Chamorro y yo nos miramos en silencio. Si delante del juez repetía aquel testimonio, su abogado podía alegar falta de premeditación y tratar de librarle así de los cargos de asesinato. Pero de la agravante de xenofobia no le iba a salvar ni la Virgen. No creía que aquel hombre fuera necesariamente racista, o no lo bastante como para merecerse la pena suplementaria. Así que hice algo que a lo mejor no debía, me permití darle un consejo:
– Está bien, señor Castro, va a tener que quedarse aquí y vamos a tener que entregarle al juez. Pero le recomiendo que cuide cómo habla de la víctima. No va ayudarse si lo desprecia por su nacionalidad o utiliza vocablos despectivos hacia su origen racial.
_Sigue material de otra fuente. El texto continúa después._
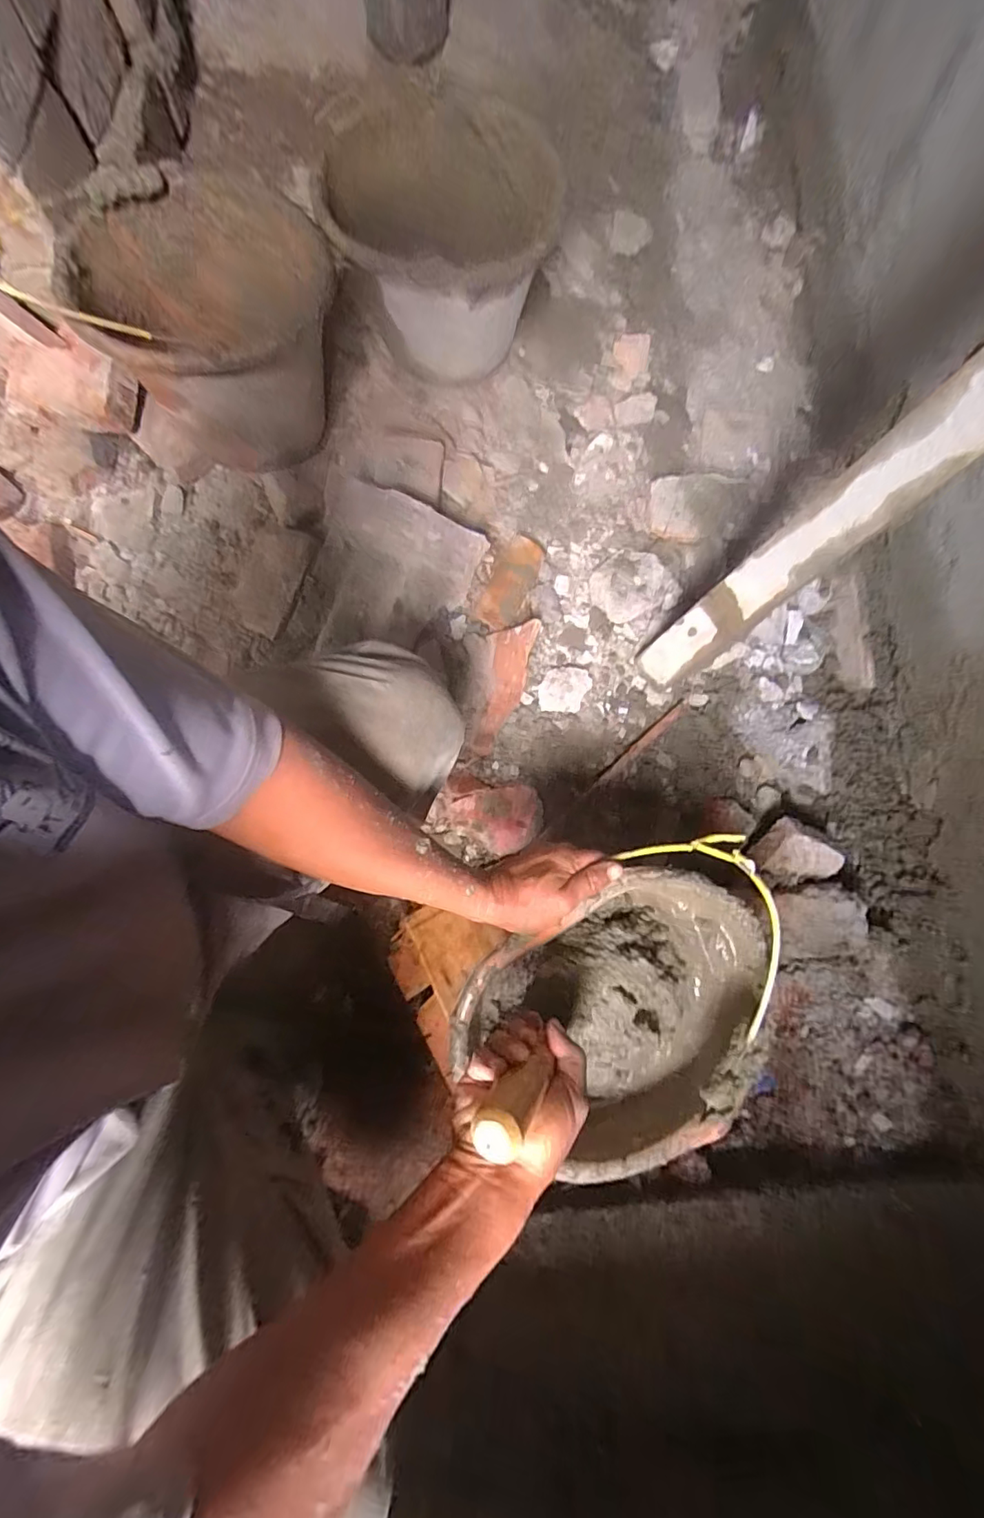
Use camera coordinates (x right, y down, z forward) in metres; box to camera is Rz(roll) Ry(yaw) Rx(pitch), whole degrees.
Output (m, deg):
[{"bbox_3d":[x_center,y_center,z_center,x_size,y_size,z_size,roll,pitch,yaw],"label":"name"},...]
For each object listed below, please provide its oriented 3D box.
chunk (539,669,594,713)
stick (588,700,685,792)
[{"bbox_3d":[0.100,-0.095,0.735,0.071,0.022,0.059,2,78,0],"label":"chunk"},{"bbox_3d":[0.202,-0.016,0.742,0.177,0.009,0.017,-41,81,-8],"label":"stick"}]

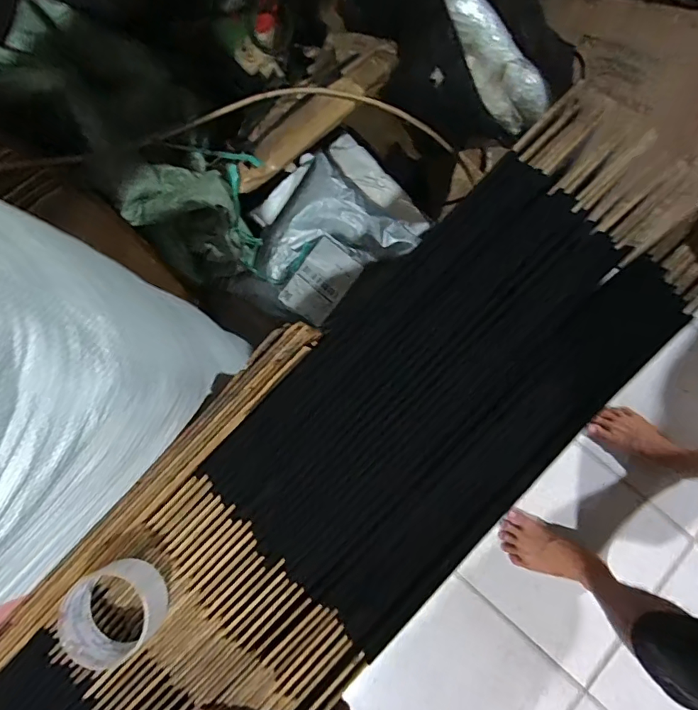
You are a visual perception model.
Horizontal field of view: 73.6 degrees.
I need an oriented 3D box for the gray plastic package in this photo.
[{"bbox_3d":[-0.015,-0.240,0.896,0.257,0.104,0.375,32,81,6],"label":"gray plastic package"}]

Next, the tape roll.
[{"bbox_3d":[-0.221,0.243,0.444,0.083,0.043,0.082,0,79,0],"label":"tape roll"}]

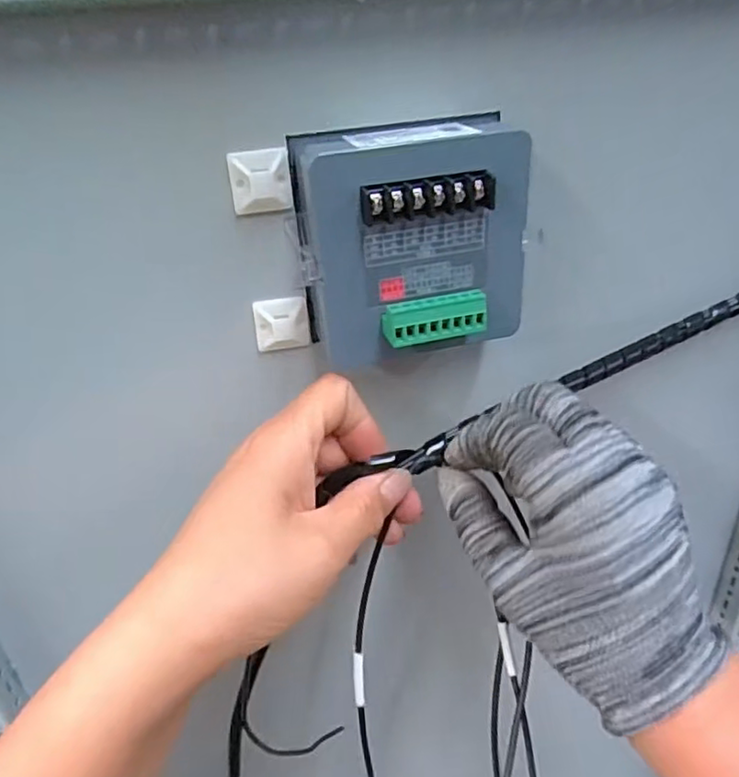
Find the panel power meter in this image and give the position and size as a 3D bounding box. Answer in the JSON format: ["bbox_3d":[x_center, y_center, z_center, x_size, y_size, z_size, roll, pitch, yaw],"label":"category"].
[{"bbox_3d":[0.019,-0.060,0.267,0.097,0.091,0.052,-11,32,-10],"label":"panel power meter"}]

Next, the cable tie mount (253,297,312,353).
[{"bbox_3d":[-0.040,-0.029,0.290,0.025,0.025,0.004,-8,31,-5],"label":"cable tie mount"}]

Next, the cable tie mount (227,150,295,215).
[{"bbox_3d":[-0.044,-0.084,0.257,0.024,0.024,0.005,-13,32,-12],"label":"cable tie mount"}]

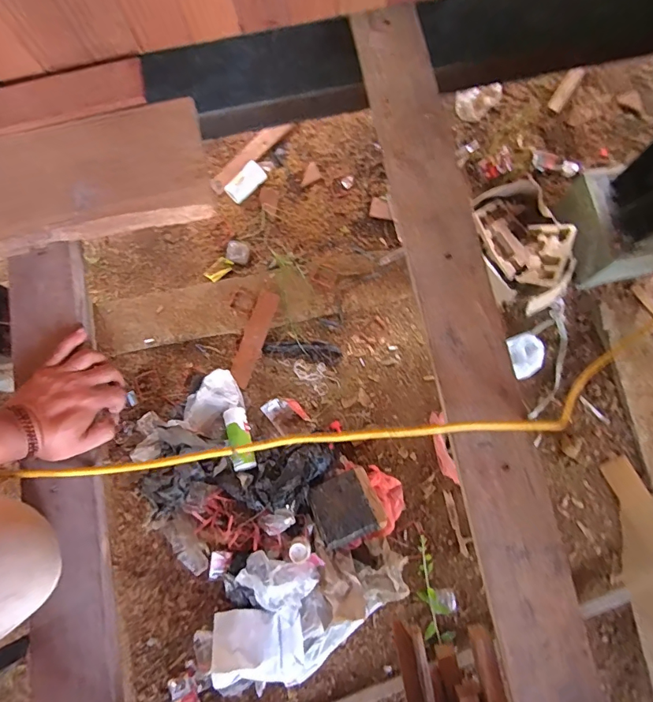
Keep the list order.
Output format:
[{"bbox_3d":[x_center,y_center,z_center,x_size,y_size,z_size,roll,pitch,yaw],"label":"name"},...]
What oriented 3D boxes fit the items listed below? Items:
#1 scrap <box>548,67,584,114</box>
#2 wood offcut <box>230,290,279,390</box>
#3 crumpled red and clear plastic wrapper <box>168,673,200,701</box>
[{"bbox_3d":[0.802,-0.880,1.486,0.046,0.027,0.188,33,82,8],"label":"scrap"},{"bbox_3d":[-0.238,-0.042,1.447,0.073,0.020,0.312,17,80,6],"label":"wood offcut"},{"bbox_3d":[-0.392,0.953,1.229,0.070,0.009,0.106,-22,79,-2],"label":"crumpled red and clear plastic wrapper"}]

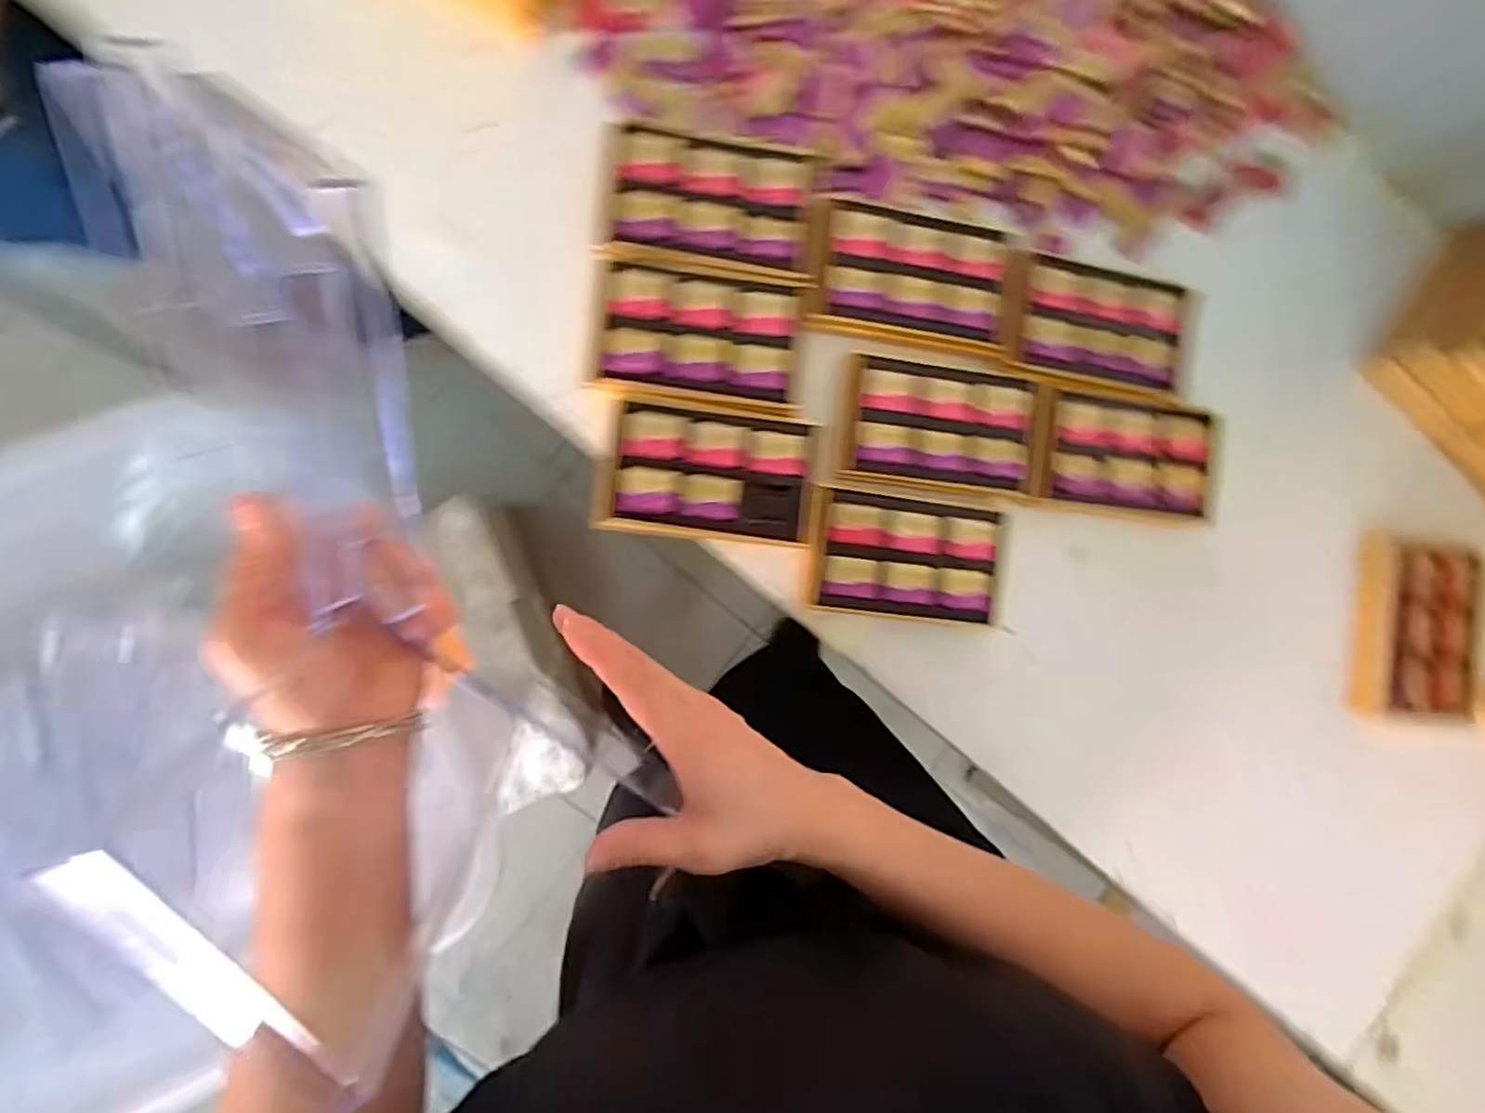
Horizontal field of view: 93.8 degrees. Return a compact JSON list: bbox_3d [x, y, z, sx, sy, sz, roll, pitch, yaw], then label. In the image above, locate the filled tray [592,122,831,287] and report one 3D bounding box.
[{"bbox_3d":[-0.023,-0.277,0.559,0.175,0.028,0.106,5,89,-9],"label":"filled tray"}]

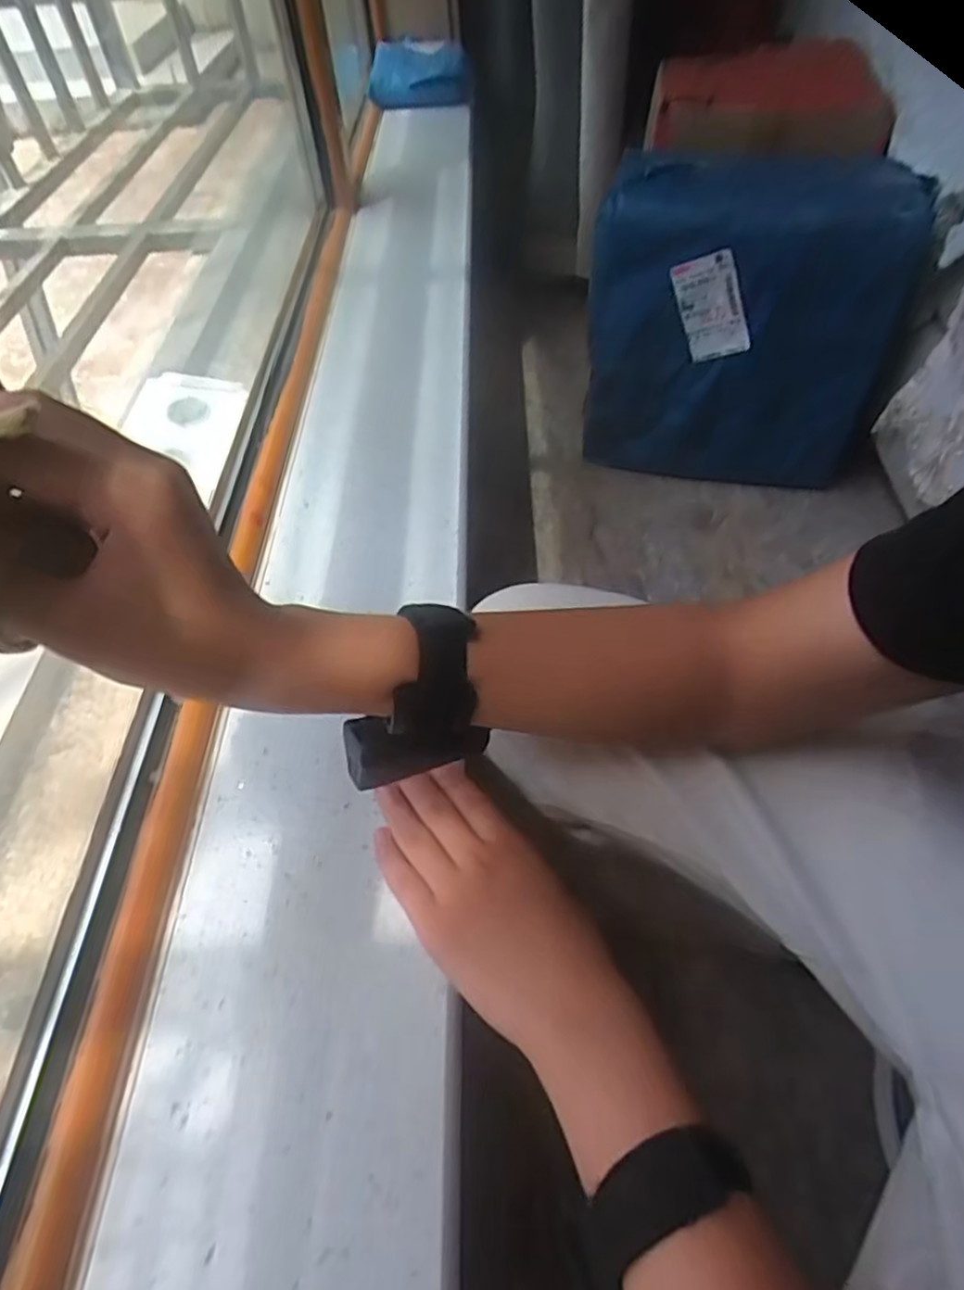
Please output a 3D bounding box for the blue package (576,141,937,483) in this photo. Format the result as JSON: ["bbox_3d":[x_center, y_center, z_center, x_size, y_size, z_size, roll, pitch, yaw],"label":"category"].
[{"bbox_3d":[0.347,-0.442,0.968,0.384,0.369,0.169,4,53,6],"label":"blue package"}]

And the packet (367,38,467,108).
[{"bbox_3d":[-0.106,-0.938,1.146,0.161,0.087,0.074,-5,52,-4],"label":"packet"}]

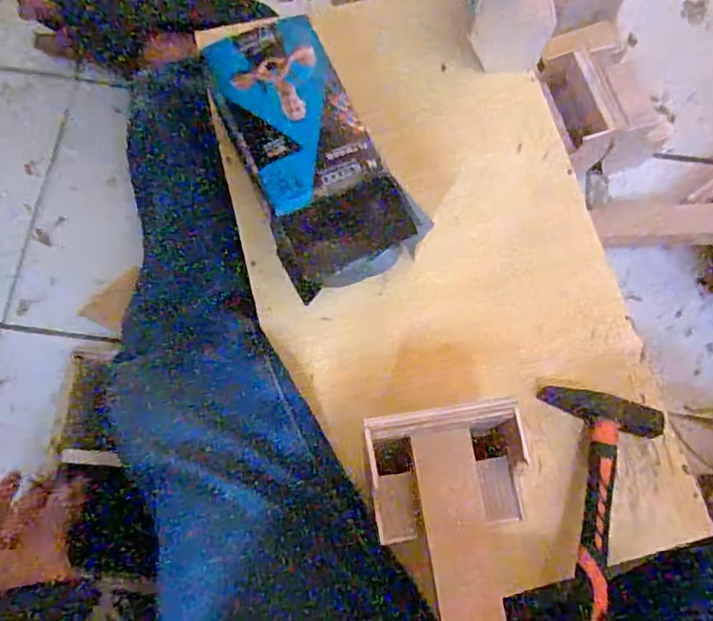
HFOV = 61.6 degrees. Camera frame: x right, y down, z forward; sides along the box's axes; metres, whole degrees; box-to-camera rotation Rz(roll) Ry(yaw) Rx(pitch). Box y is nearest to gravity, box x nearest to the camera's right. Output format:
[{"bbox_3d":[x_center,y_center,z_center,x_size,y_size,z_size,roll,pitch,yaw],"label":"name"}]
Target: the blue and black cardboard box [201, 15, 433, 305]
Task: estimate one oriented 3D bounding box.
[{"bbox_3d":[-0.042,-0.119,0.488,0.109,0.080,0.216,-28,78,-7],"label":"blue and black cardboard box"}]

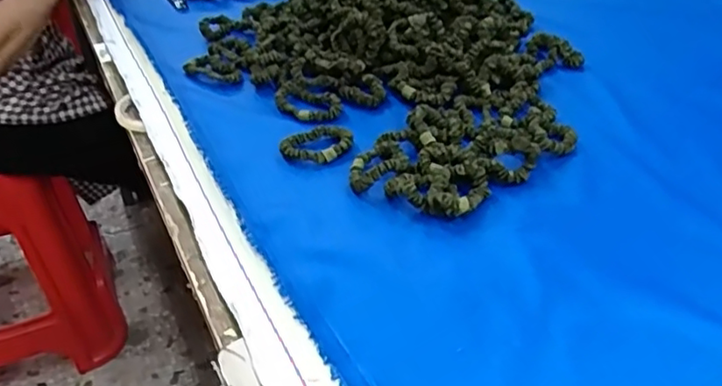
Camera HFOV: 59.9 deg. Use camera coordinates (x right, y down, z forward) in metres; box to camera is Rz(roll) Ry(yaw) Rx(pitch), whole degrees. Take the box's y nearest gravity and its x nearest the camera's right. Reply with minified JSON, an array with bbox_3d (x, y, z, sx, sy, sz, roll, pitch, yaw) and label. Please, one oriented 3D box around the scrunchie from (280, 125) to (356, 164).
[{"bbox_3d":[-0.048,-0.055,0.684,0.080,0.008,0.056,-18,41,-22],"label":"scrunchie"}]

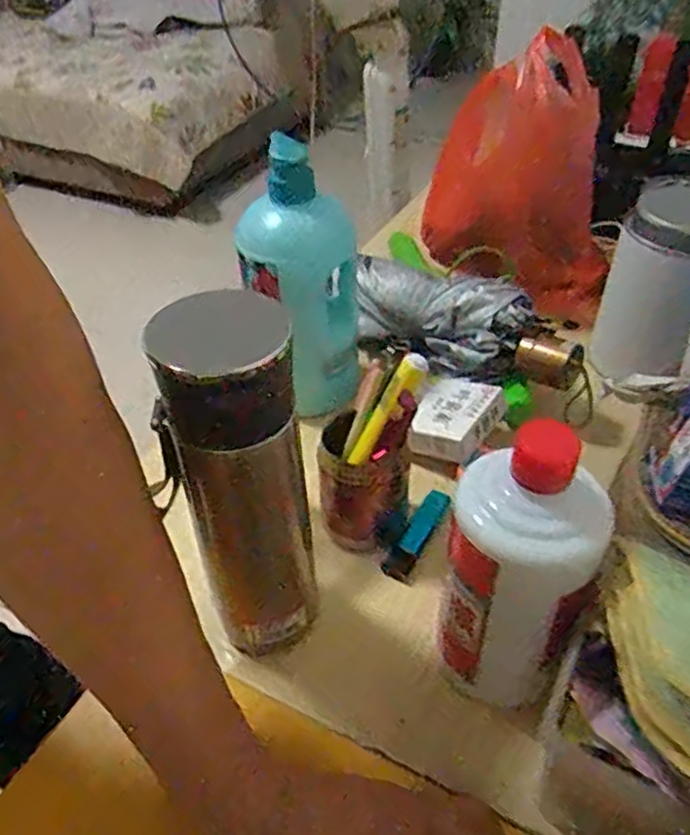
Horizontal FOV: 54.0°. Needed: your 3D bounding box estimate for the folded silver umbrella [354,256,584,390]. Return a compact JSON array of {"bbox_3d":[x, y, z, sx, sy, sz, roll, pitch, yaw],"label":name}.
[{"bbox_3d":[0.103,-0.086,0.609,0.230,0.077,0.086,23,47,26],"label":"folded silver umbrella"}]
Castro hizo chascar la lengua.
– Ya, ya lo sé. Es un discurso muy feo. Lo dicen todos los políticos, todos los cantantes enrollados, todos los intelectuales, todos los obispos. Todos los que no tienen que vivir en el mismo bloque con ellos, ni aguantar que hagan ruido o que miren el culo a sus hijas. Así yo soy tolerante hasta con el diablo, mire qué le digo.
Chamorro meneó la cabeza. Cuando se lo llevaron, vaticinó:
– Está perdido. Lo van a triturar.
– ¿Piensas como él?
– No. Pero es un pobre hombre.
Eso mismo fue lo que les dijo el teniente de alcalde a los medios, cuando se hizo pública la detención. Sobra decir que no pidió a nuestros jefes que nos felicitaran por nuestra rapidez.